Firefighters work to extinguish a fire at a damaged city center after Russian air raid in Chernigiv, Ukraine, Thursday, March 3, 2022. Russian forces have escalated their attacks on crowded cities in what Ukraine’s leader called a blatant campaign of terror. (AP Photo/Dmytro Kumaka)

“So I think this is going to grind into a protracted war. And therefore…logistics is what matters the most,” he said.

He said normally a Soviet brigade will deploy with about three to four weeks of supplies, so if the war goes beyond that, Russian President Vladimir Putin will have to shift Russia’s industrial base to support the war effort.

“If the insurgency can cut off the logistics and supply lines, which will be very vulnerable in spring because it’ll be totally confined to the roads, then that’s how they’ll have a fighting chance,” he said. “Logistics is what wins wars.”

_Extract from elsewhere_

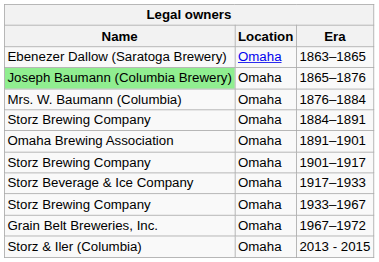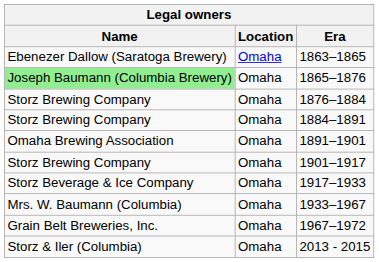1876–1884 | Name: Mrs. W. Baumann (Columbia) -> Storz Brewing Company
1933–1967 | Name: Storz Brewing Company -> Mrs. W. Baumann (Columbia)
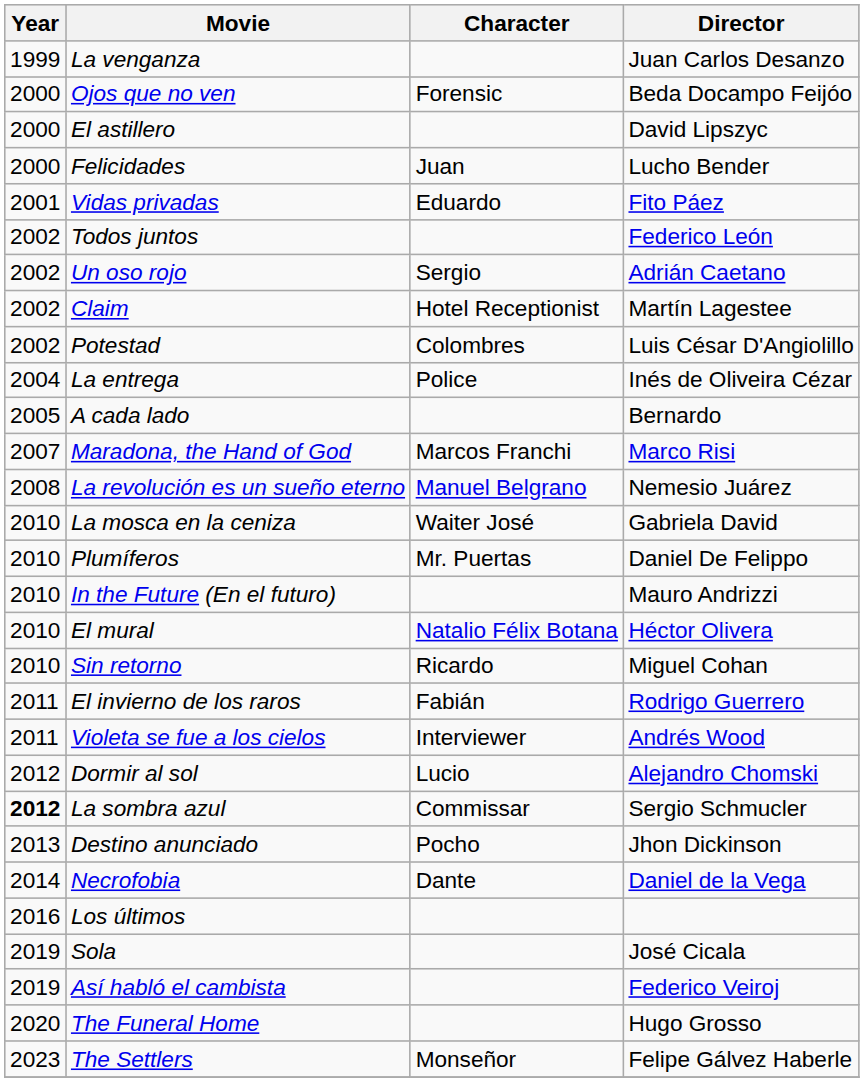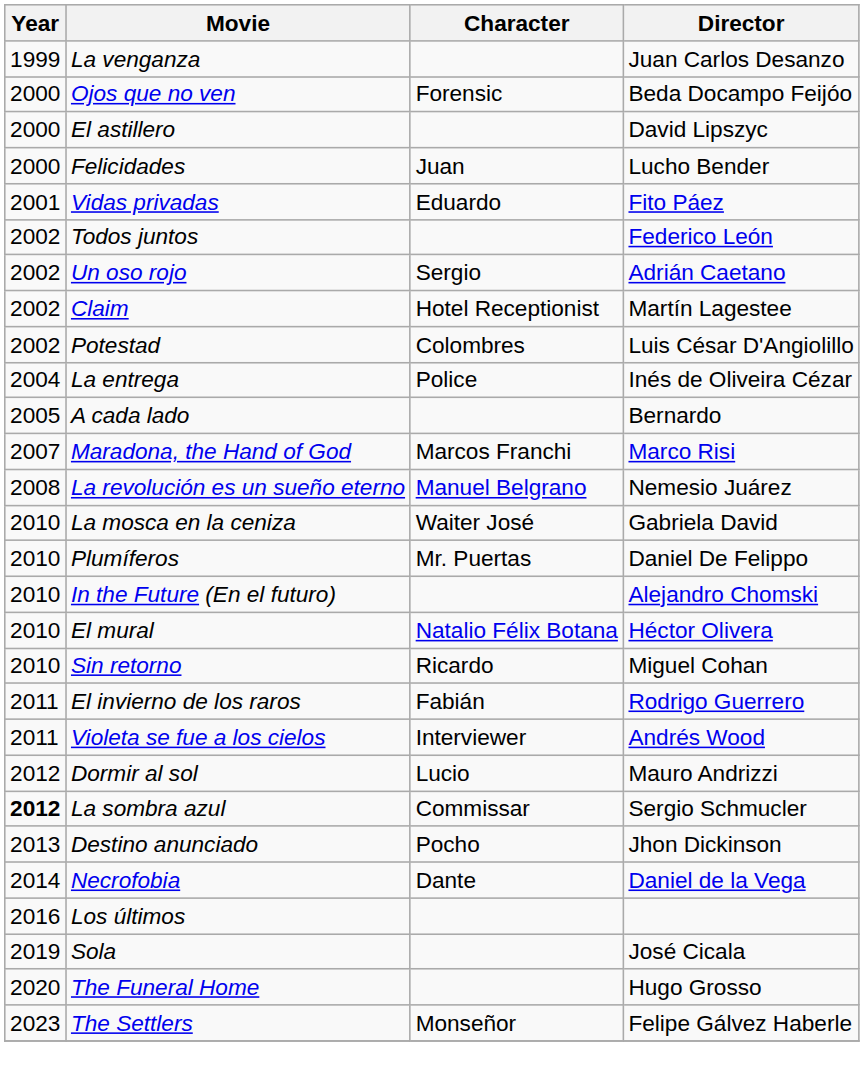In the Future (En el futuro) | Director: Mauro Andrizzi -> Alejandro Chomski
Dormir al sol | Director: Alejandro Chomski -> Mauro Andrizzi
- row: 2019 | Así habló el cambista | Federico Veiroj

He said he is hearing that part of the reason the Russian military has not been able to establish air dominance is due to not replenishing their stocks from their involvement in Syria.

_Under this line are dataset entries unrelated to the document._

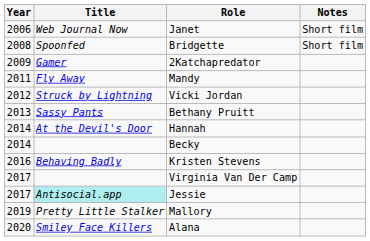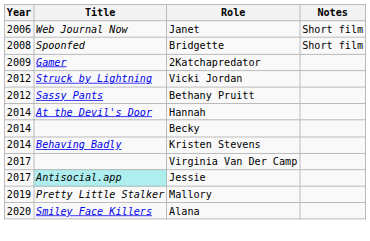- row: 2011 | Fly Away | Mandy
Bethany Pruitt | Year: 2013 -> 2012
Kristen Stevens | Year: 2016 -> 2014
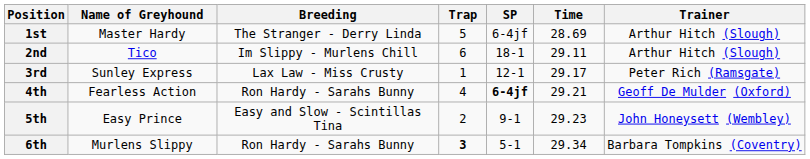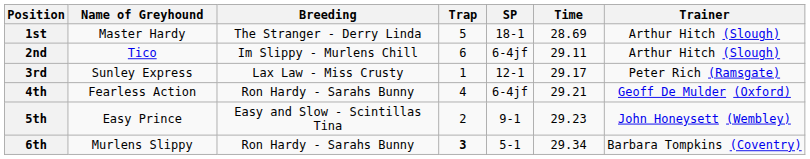1st | SP: 6-4jf -> 18-1
2nd | SP: 18-1 -> 6-4jf
4th | SP: bold -> normal
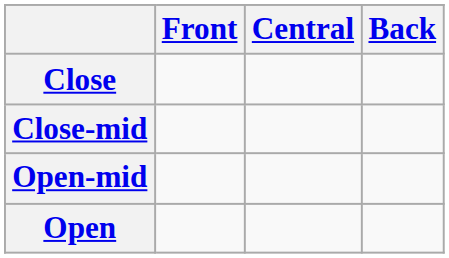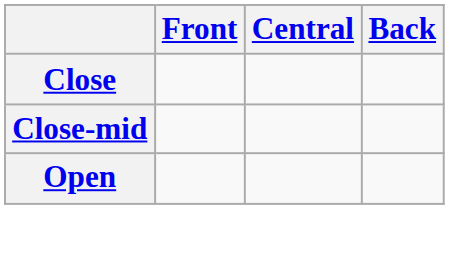- row: Open-mid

“That’s part of the reason they haven’t been able to establish air dominance — literally not enough bombs, missiles, spare parts for their planes, which I think is a really important dynamic. We just assumed that they’ve got unlimited amount of stuff, but high-end precision stuff, they don’t have nearly as much as you think,” he said.

He also said Zelensky might want to think about relocating to Lviv in the West.

“On one hand, I admire Zelensky in standing strong and all his great quotes, but on the other hand, over the long term, he has to live, he has to survive, he has to keep his government intact. And I can certainly see a scenario where he displaces to Lviv, stays inside Ukraine,” he said.

“For the United States, that is much cleaner and easier for us to support the ongoing government than if that government is overthrown, and now we’re supporting a guerrilla movement against the Ukrainian government. That has some more complex legal questions between overt military Title 10 and covert Title 50 — I’ll just leave it at that,” he said.